Vida
Book | Patricia Engel By Damian Van DenburghVida may be too cool for its own good.
Told almost exclusively in a colloquial first-person voice, Vida, the debut short story collection by New Jersey native and first-generation Colombian-American Patricia Engel centers around Sabina, her family, and her complex, disappointing relationships. An endless parade of characters streams through Vida—visiting relatives, old classmates, quirky outsiders, first or latest loves—and though the prose can be sharp and quick, Sabina's stoic, studied posture nearly squelches the life from the stories. Vida is most successful when Engel narrows her focus. The first story, Lucho, is a tale of unrequited teenage love between Sabina and Lucho, another Latino outsider in a white suburban neighborhood.

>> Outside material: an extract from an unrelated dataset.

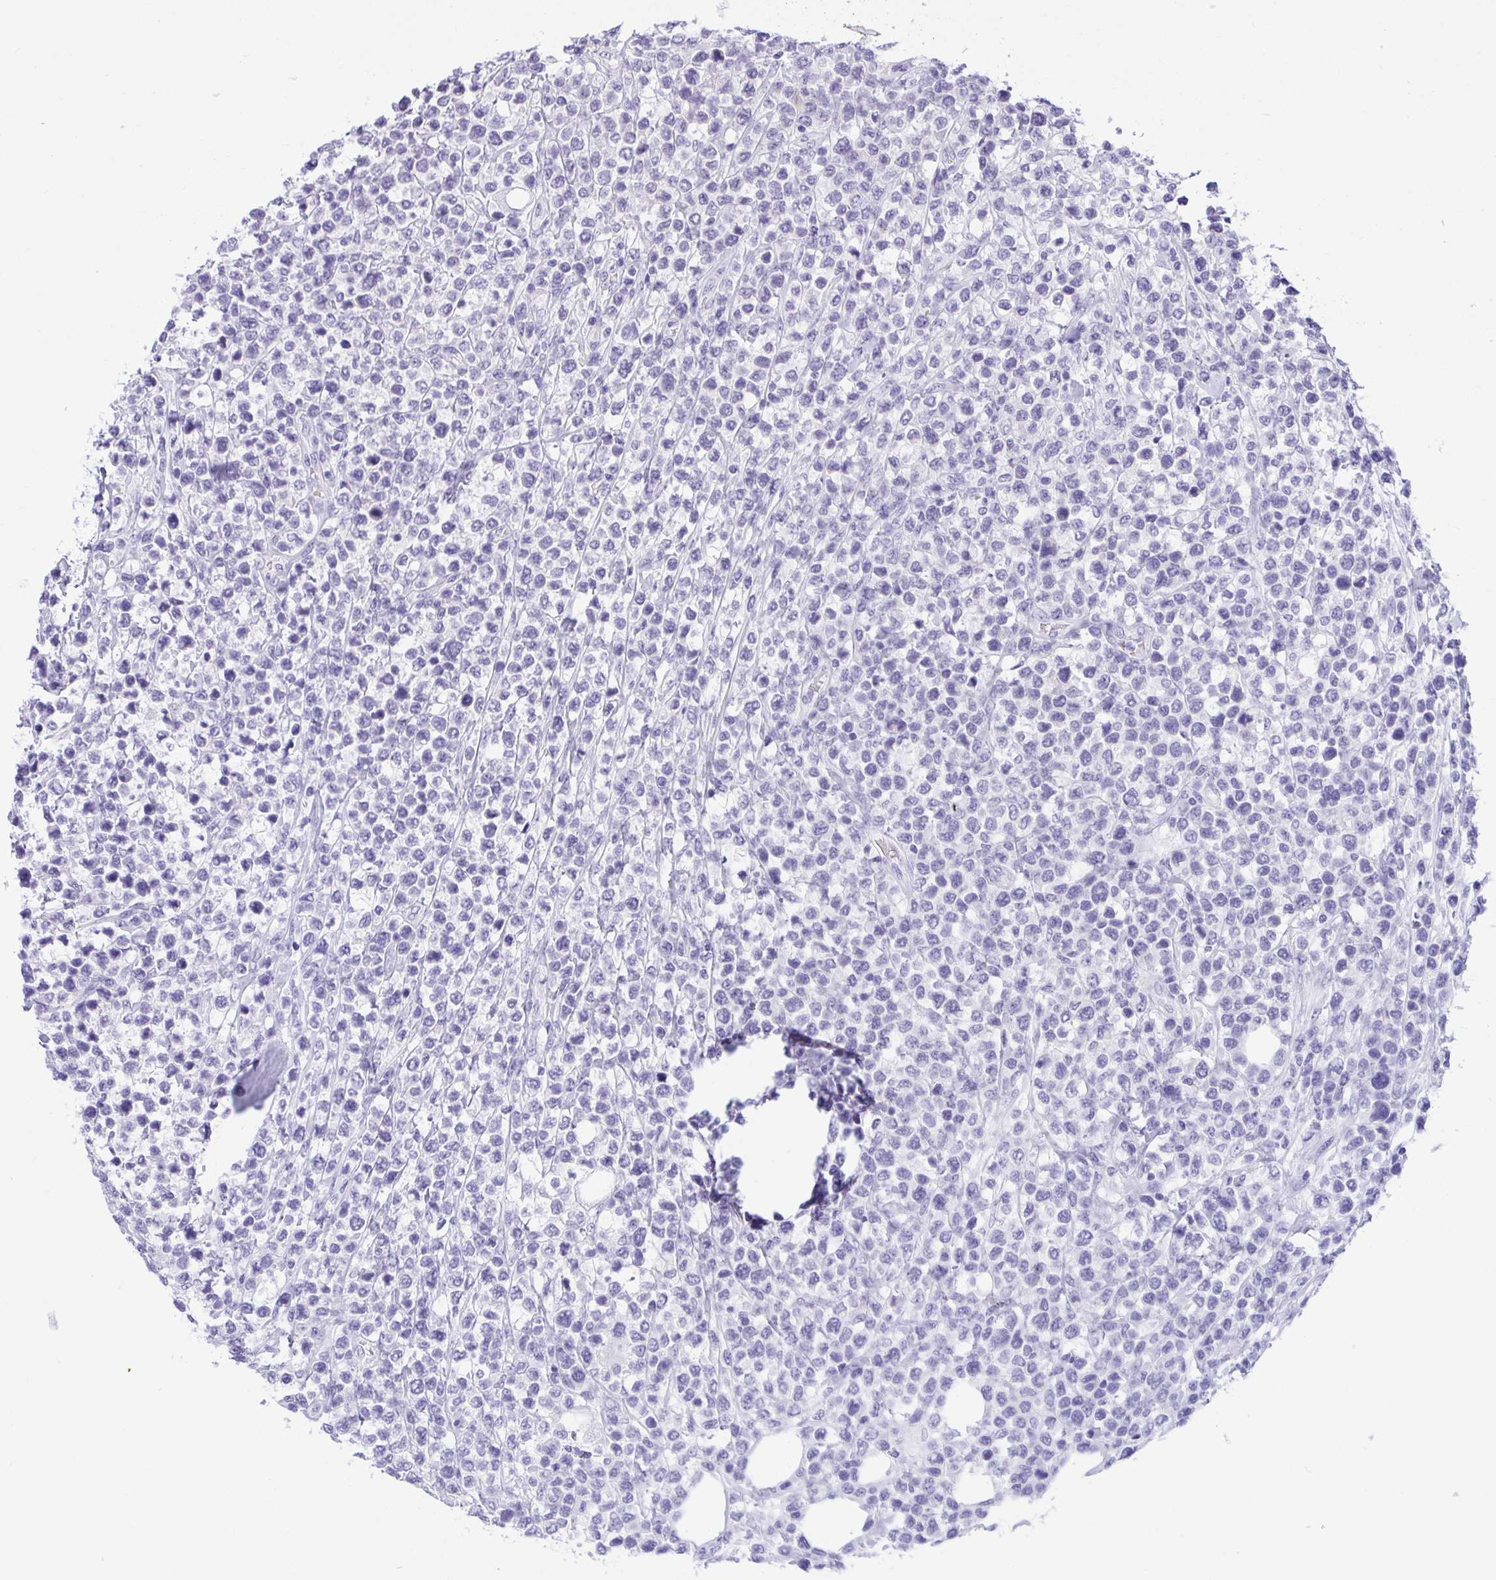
{"staining": {"intensity": "negative", "quantity": "none", "location": "none"}, "tissue": "lymphoma", "cell_type": "Tumor cells", "image_type": "cancer", "snomed": [{"axis": "morphology", "description": "Malignant lymphoma, non-Hodgkin's type, High grade"}, {"axis": "topography", "description": "Soft tissue"}], "caption": "This is a histopathology image of immunohistochemistry staining of lymphoma, which shows no expression in tumor cells.", "gene": "PPP1CA", "patient": {"sex": "female", "age": 56}}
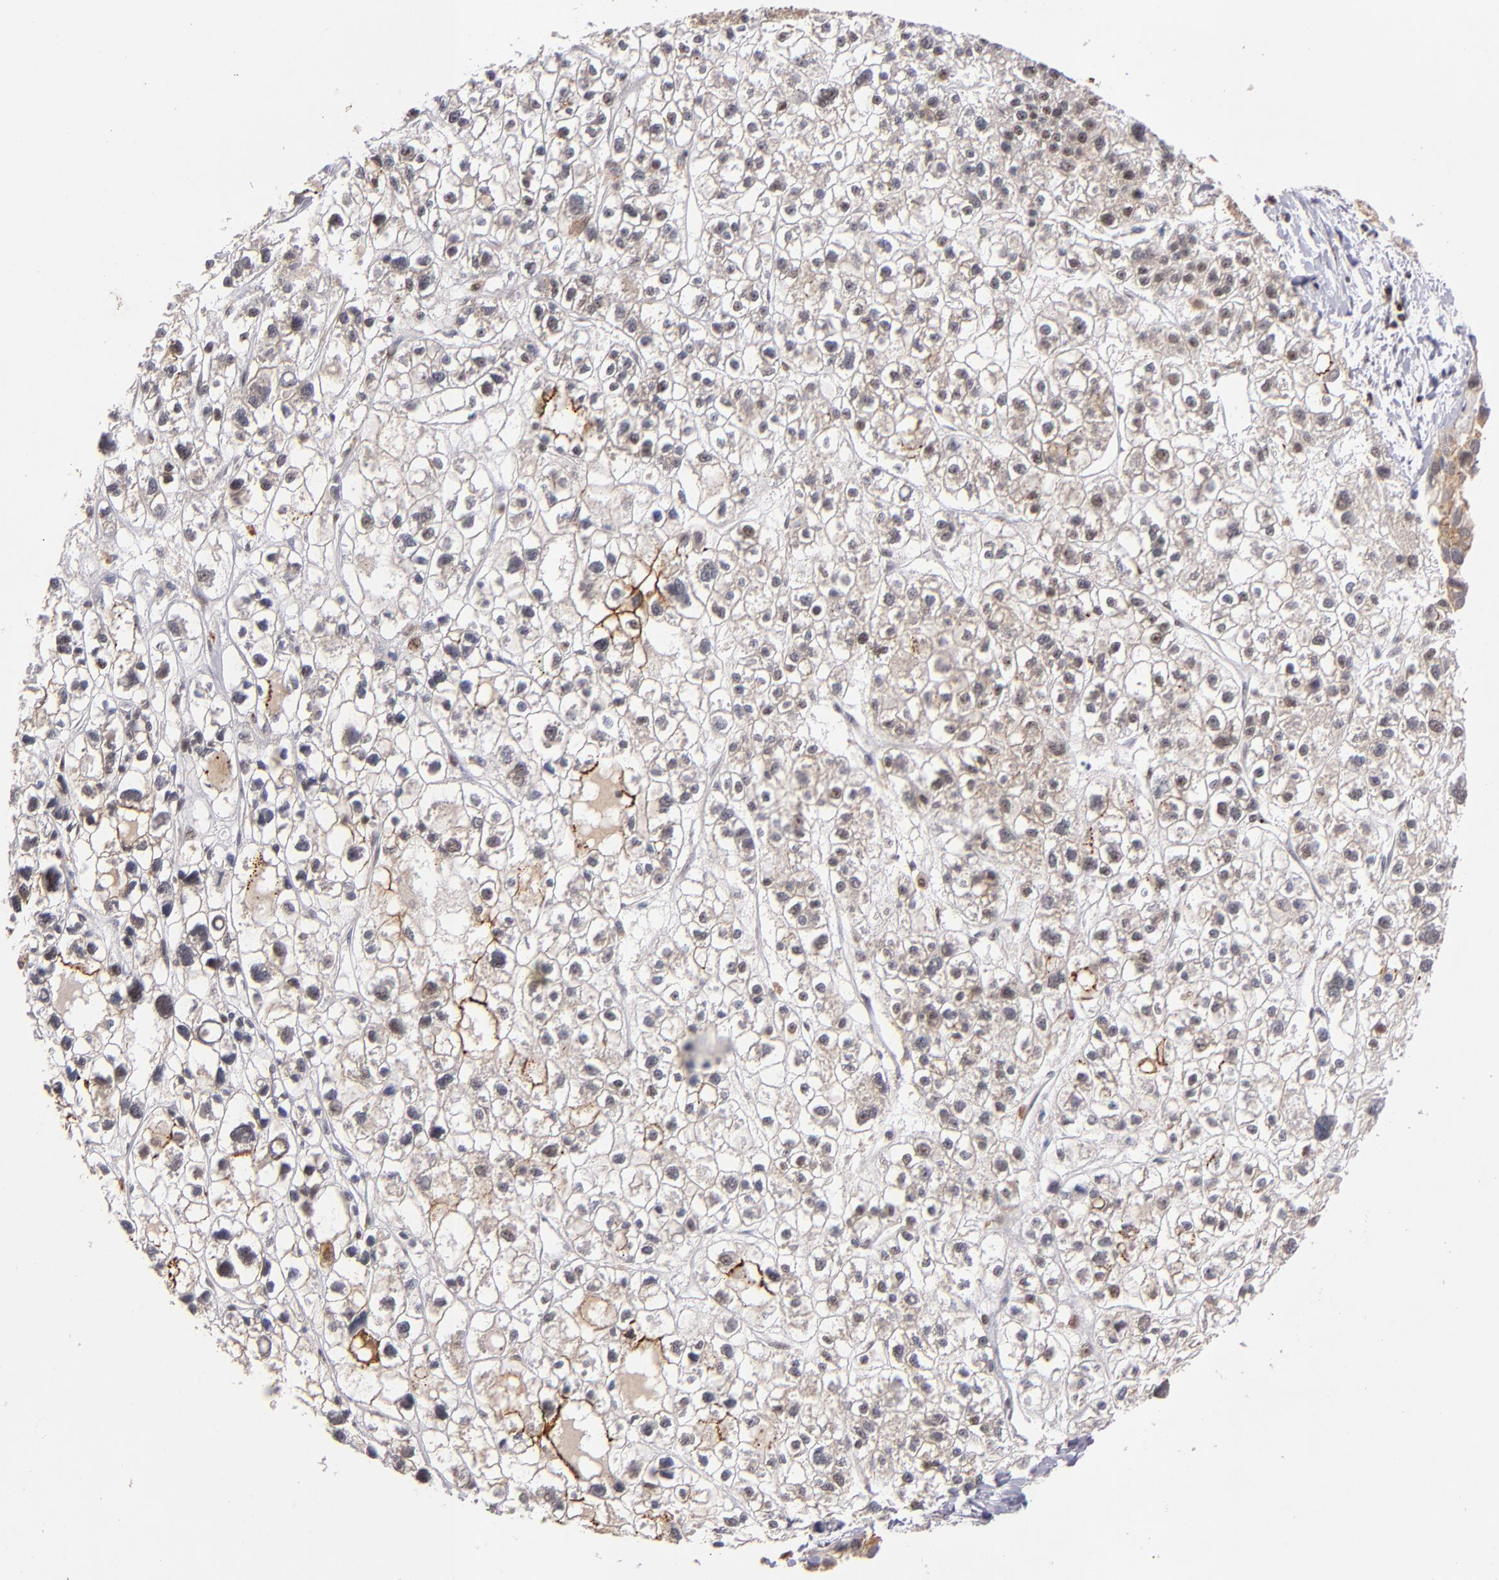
{"staining": {"intensity": "moderate", "quantity": "<25%", "location": "cytoplasmic/membranous"}, "tissue": "liver cancer", "cell_type": "Tumor cells", "image_type": "cancer", "snomed": [{"axis": "morphology", "description": "Carcinoma, Hepatocellular, NOS"}, {"axis": "topography", "description": "Liver"}], "caption": "A micrograph showing moderate cytoplasmic/membranous expression in about <25% of tumor cells in liver hepatocellular carcinoma, as visualized by brown immunohistochemical staining.", "gene": "PCNX4", "patient": {"sex": "female", "age": 85}}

Fast-moving, funny, and captured in Engel's shorthand, observational style, it takes in a whole community—its problems and prejudices—in a few deft strokes, while providing the backdrop for a sweet and tragic romance. The title story about a woman sold into and rescued from prostitution whom Sabina befriends and rescues one more time, is surprising and suspenseful; it's also imbued with a compassion that's otherwise missing from too many of the stories. By turns stylistically singular and then emotionally banal, Vida holds promise but, frustratingly, Engel's prose seems more concerned with maintaining its cool than taking risks.